Von Krk über Rab nach Pag. Klingt wie eine lustige Buchstabenkette und ist Inselhopping par excellence. Nach einer welligen 15-Kilometer-Kurzetappe im Süden von Krk brachte mich die Fähre von Valbiska nach Lopar auf Rab, wo mich nach zwei astreinen Hochsommertagen das erste Herbsttief mit reichlich Regen einholte. Die nach Megasommer ausgedörrte Gegend kann es gebrauchen, als Radler und zudem Camper eher suboptimal.

Doch meine Planung war perfekt, denn ich verließ Lopar, wo ich zwei Tage in der unerträglichen Leichtigkeit des Seins eines Strandurlaubers verbracht hatte, just vor dem großen Regen und kam vor jenem in der Inselhauptstadt Rab an, wo ein winziges Fährboot um 17 Uhr Richtung Lun auf Pag auf mich wartete. Statt gemütlichem Sightseeing war während der Wartezeit zwar vornehmlich Regenschutzsuche angesagt, doch insgesamt kam ich nahezu trocken durch den wetterwilden Tag.


Das änderte sich nach der knapp halbstündigen Bootsfahrt, denn Lun, an der Nordspitze Pags hoch über dem Meer gelegen, will wahrlich erobert werden. Vom Bootshafen auf die Hochebene über drei Kilometer mit sieben und mehr Prozent - ich brauchte keinen Regen mehr für nasse Klamotten. Zudem war ich etwas in Zeitdruck, denn es war inzwischen fast 18 Uhr, und um 19 Uhr sollte die Sonne untergehen. Dazwischen lagen noch 20 recht wellige Kilometer, auf denen ich kräftig reintrat, um tatsächlich nach knapp 58 Minuten im Dämmerlicht in Novalja anzukommen.

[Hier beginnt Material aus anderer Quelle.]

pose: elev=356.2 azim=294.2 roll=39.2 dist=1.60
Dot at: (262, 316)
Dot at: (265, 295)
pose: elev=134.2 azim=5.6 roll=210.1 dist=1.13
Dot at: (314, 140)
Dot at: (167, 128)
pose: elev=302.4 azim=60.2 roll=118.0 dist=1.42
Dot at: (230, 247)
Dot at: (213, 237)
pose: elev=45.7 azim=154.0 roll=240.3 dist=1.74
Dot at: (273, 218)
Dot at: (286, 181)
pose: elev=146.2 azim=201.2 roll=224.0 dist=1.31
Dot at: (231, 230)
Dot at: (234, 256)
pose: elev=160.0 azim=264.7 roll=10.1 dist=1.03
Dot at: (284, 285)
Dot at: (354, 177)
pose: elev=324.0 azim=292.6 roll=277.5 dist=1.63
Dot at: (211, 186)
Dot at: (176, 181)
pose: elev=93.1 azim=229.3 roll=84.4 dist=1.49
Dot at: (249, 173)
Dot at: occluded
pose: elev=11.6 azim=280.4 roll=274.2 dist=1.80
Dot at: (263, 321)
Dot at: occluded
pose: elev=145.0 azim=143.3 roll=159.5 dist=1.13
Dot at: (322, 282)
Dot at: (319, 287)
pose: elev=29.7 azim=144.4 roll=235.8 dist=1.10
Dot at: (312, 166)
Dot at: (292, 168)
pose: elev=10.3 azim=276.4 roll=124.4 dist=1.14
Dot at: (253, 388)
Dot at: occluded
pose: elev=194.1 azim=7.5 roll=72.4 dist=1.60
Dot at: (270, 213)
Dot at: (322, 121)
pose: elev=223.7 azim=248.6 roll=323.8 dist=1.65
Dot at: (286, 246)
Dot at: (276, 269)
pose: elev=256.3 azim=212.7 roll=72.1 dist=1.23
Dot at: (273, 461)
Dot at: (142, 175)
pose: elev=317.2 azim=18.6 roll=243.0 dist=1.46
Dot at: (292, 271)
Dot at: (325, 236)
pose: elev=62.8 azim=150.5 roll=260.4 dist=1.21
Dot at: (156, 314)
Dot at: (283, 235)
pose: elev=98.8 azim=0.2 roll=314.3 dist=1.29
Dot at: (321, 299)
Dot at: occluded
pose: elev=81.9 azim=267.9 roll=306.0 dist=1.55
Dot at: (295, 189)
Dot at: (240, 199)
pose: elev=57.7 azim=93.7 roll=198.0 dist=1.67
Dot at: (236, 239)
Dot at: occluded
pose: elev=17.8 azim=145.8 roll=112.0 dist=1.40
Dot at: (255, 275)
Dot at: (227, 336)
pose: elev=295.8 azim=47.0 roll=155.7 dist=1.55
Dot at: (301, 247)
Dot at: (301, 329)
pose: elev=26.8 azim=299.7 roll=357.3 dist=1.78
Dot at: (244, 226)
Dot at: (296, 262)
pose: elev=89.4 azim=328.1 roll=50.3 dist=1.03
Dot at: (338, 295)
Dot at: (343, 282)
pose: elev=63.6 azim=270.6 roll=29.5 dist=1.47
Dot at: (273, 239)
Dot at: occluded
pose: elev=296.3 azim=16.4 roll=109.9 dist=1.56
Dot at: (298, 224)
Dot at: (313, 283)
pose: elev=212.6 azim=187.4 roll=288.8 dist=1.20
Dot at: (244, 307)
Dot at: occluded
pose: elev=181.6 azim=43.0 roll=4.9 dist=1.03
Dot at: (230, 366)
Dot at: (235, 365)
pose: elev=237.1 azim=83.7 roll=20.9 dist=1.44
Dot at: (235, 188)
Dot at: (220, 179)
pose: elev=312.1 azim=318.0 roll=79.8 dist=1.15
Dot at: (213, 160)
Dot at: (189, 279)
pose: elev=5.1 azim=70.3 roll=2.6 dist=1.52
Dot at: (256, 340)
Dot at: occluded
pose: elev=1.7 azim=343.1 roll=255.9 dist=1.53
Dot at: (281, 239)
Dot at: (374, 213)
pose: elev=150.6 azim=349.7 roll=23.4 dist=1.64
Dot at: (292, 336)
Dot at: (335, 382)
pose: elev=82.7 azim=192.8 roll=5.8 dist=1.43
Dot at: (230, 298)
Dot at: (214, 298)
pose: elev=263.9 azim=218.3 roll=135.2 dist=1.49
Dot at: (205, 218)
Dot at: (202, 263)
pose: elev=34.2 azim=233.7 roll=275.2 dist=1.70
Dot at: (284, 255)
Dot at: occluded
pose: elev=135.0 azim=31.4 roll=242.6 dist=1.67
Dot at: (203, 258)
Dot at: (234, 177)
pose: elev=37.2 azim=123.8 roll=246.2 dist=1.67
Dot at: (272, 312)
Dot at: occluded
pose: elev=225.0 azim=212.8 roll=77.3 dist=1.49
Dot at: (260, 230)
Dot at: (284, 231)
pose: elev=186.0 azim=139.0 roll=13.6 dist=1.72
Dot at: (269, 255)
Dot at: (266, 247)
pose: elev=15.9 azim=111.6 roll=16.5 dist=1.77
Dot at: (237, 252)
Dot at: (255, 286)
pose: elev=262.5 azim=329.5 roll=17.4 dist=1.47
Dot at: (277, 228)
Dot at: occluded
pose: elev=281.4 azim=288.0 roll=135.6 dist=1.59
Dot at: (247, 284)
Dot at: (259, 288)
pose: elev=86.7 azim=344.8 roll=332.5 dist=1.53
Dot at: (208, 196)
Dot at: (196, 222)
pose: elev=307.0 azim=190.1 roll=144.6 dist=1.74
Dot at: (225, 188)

Mit dem Gepäck zu fahren ist schon ein interessante Erfahrung für mich als Leichtgepäck-Rennradler. Bergab ist es der Hammer. Kette rechts, den Schwung nitnehmen und dann auf 50 km/h beschleunigen. Nur fliegen ist schöner, und die Straßenlage des bepackten Gefährts (ich hab so um die 18 Kilo Zuladung, was zuviel ist, weshalb demnächst aussortiert wird) ist grandios. Bergauf ist eine ganz andere Geschichte. Oft werde ich unmittelbar im Abstieg von der Schwerkraft quasi runtergebremst, und den Schwung mitzunehmen funktioniert nur leidlich. Da hilf dann nur Kette links und Geduld. Problem: wenn es ganz steil wird, ist die gerade Fahrlinie kaum noch zu halten und man eiert ein bisschen herum. Das ist dann auf den engen Straßen nicht ohne, zumal das Fahrrad in Kroatien wie ja quasi überall bei Autofahrern in der Welt ein rotes Tuch ist. Da wird dann schon mal wütend gehupt, während ich mit fünf km/h und hochrotem Kopf den Anstieg hinaufschleiche, weil das PS-Mobil vermeintlich zu wenig Platz zum Überholen hat. Bis zur Verkehrswende dauert es wohl noch ein bisschen...


Radler sind hier übrigens durchaus unterwegs, wobei es vorwiegend Touristen sind. Gelegentlich Radnomaden wie ich, mit Gepäck und Drahtesel ohne E-Unterstützung. Meistens jedoch schnurrende E-Bikes, die den Urlaub offenbar für viele Menschen fundamental verändert haben, denn sie verschaffen ihnen Reichweite. Ich finds prima, das Auto bleibt beim Hotel oder auf dem Camping und die Gegend wird mit dem E-Bike erkundet. Perfekte Lösung!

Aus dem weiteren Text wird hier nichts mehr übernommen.